* BRIEF *
Set down, exactly and with no pictures, the line that contains "Luftgevärsskytte 65+" and all lines after it in the listing.

* RECORDS PROVIDED *
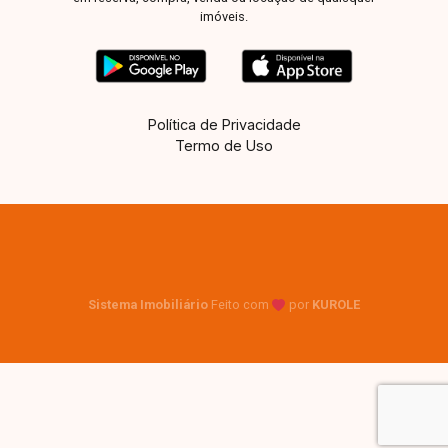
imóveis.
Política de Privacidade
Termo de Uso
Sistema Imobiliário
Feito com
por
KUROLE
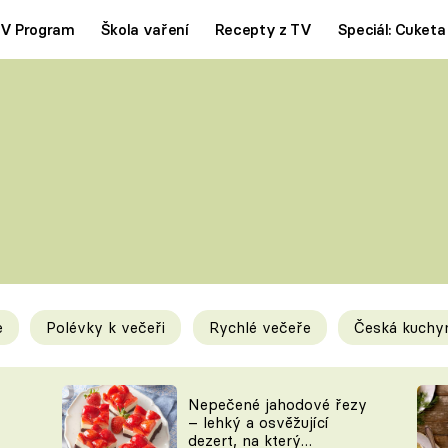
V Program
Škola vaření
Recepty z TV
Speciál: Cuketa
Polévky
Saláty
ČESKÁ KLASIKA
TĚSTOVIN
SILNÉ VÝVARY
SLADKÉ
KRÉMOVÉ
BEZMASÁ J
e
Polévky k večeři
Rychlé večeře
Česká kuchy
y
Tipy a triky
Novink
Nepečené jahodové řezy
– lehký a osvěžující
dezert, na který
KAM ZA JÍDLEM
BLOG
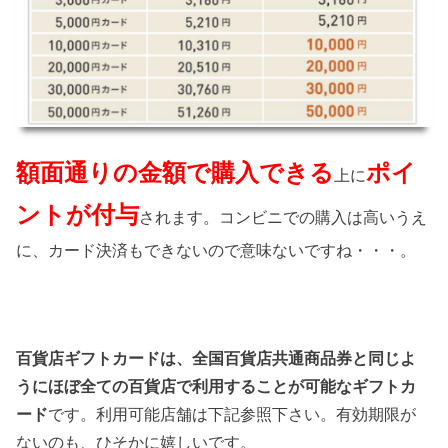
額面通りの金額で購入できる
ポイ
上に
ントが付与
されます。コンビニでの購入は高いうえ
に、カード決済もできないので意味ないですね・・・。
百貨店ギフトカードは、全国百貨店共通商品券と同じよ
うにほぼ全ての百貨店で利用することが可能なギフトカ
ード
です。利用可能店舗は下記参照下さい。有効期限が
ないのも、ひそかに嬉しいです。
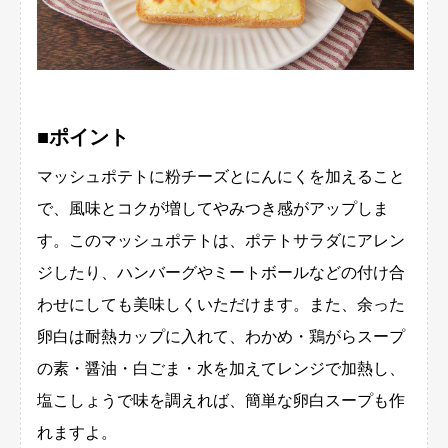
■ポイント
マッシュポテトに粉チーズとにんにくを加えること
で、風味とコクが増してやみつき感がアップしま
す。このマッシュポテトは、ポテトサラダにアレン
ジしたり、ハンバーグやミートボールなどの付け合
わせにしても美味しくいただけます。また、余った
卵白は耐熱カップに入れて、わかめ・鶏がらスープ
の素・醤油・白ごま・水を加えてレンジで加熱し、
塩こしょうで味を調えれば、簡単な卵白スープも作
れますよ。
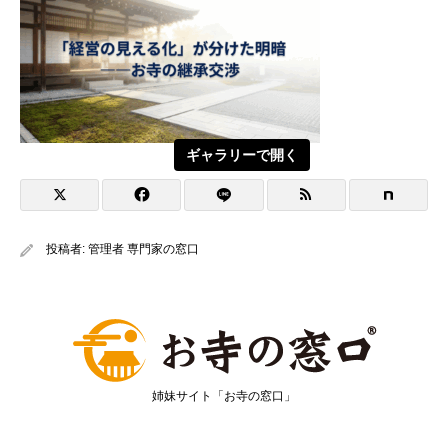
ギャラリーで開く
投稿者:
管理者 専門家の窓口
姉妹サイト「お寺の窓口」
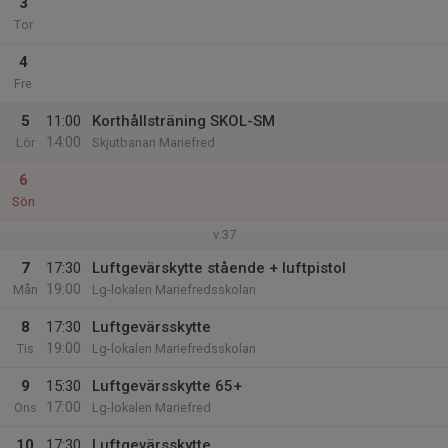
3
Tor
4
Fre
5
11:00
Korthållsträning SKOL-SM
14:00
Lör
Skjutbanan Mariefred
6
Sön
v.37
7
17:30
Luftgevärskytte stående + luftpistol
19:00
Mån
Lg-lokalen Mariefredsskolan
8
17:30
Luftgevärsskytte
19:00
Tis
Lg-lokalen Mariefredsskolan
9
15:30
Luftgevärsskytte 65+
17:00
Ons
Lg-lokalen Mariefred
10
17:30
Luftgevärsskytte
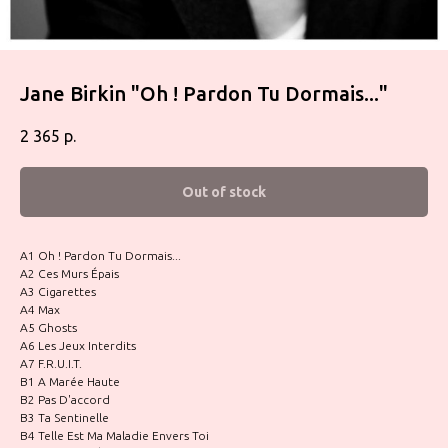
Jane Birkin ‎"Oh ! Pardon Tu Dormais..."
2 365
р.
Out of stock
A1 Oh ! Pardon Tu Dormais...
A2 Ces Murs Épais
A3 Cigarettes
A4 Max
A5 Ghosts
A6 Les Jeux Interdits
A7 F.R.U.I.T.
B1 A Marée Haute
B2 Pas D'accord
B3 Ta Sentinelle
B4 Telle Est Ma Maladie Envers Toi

* WRITTEN SOLUTION *
Luftgevärsskytte 65+
17:00
Ons
Lg-lokalen Mariefred
10
17:30
Luftgevärsskytte
Jane Birkin ‎"Oh ! Pardon Tu Dormais..."
2 365
р.
Out of stock
A1 Oh ! Pardon Tu Dormais...
A2 Ces Murs Épais
A3 Cigarettes
A4 Max
A5 Ghosts
A6 Les Jeux Interdits
A7 F.R.U.I.T.
B1 A Marée Haute
B2 Pas D'accord
B3 Ta Sentinelle
B4 Telle Est Ma Maladie Envers Toi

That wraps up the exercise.